During the source of an audit engagement, a variety of audit test are performed. These often performed by staff personnel whose participation in the audit may be limited to a few areas or accounts. As the tests for each functional area or statement items are completed, the staff auditor is expected to summarize his or her findings. It is necessary in completing the audit for the separate findings to be summarized and evaluated for the purpose of expressing an opinion on the financial statement taken as a whole. The ultimate responsibility for these steps rests with the partner in charge of the engagement. In some cases, the audit manager makes the initial determinations that are then carefully reviewed by the partner. The evaluation of the results of the financial audit is concerned with two issues: (1) the sufficiency of the audit evidence; and (2) the effects of detected misstatements in the financial statements. In evaluating the audit evidence, the auditor determines whether there is sufficient evidence to support each relevant assertion. This evaluation considers evidence obtained to support the assessment of inherent and control risk. If this evaluation indicated that the evidence is not sufficient to meet the planned level of audit risk, the auditor may need to gather additional evidence. Any misstatements detected during the audit process must be considered in terms of their effects on the financial statements. In particular, the auditor must compare the amount of uncorrected misstatements to arrive at the amount of materiality allocated to the relevant component of the financial statement. The auditor should also consider the effects of uncorrected misstatements on aggregated components of the financial statements such as assets, liabilities equity, revenues and expenses. Before reaching a final decision on the opinion, a conference is generally held with the client. At this meeting, the auditor reports the findings orally and attempts to provide a rationale for proposed adjustments and/or additional disclosures. Managements, in turn, may attempt to defend its position. In the end, some agreement is generally reached on the changes to be made and the auditor can proceed to issue an unmodified opinion. When such an agreement is not

obtained, the auditor may have to issue another type of opinion. Communication of the auditors opinion is made through an audit report. Evaluating financial statement presentation and disclosure: Either the client or the auditor normally prepares a draft of the financial statements, including notes. The auditor reviews the financial statements to ensure compliance with the applicable financial reporting framework, proper presentation of accounts, and inclusion of all necessary disclosure. Most audit firms use some types of financial statement checklist that is completed by the auditor who performs the initial review of the financial statements. The completed checklist is hen reviewed by the manager and partner in charge of the engagement. The checklist includes matters pertaining to the form and content of each basic financial statements as well as the required disclosures. The completed checklist and the findings of the reviewers should be included in the working papers.

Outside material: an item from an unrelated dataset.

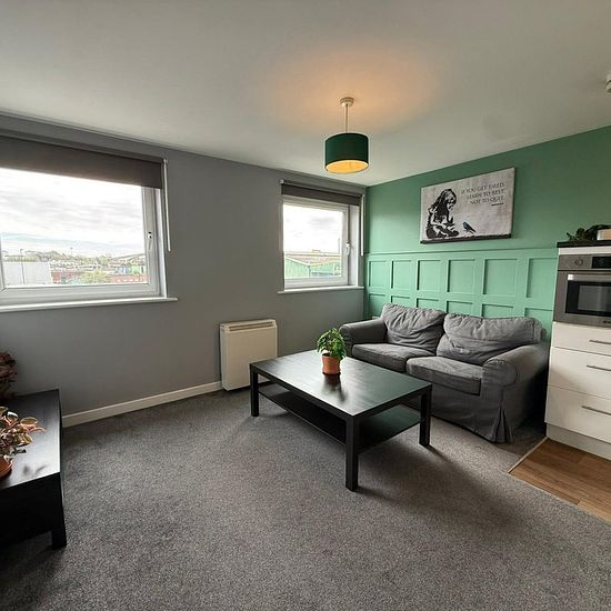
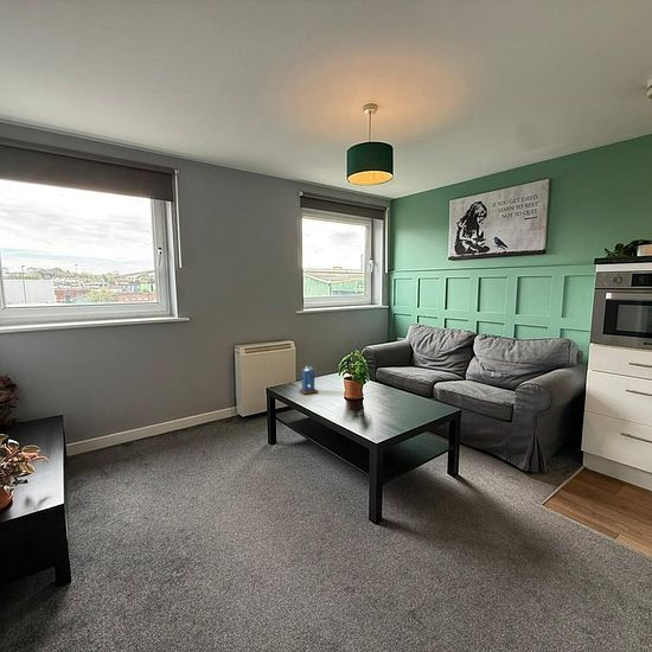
+ candle [298,365,320,395]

.Independent engagement quality review


Most audit firms have a policy requiring an independent (or second) review by concurring partner of the financial statements and audit reports for listed companies and those financial statements expected to be widely distributed. Auditing standards (psa220) require for the audit of financial statement of listed companies that the engagement partner appoints an engagement quality review. The reviewer is generally not associated with details of the engagement and is expected to provide an independent review. An engagement quality review should include an objective evaluation of the significant judgments made by the engagement team and the conclusion reached in formulating the auditors reports. The extent of the review depends on the complexity of the audit engagement and the risk that the auditors report might not be appropriate in the circumstances.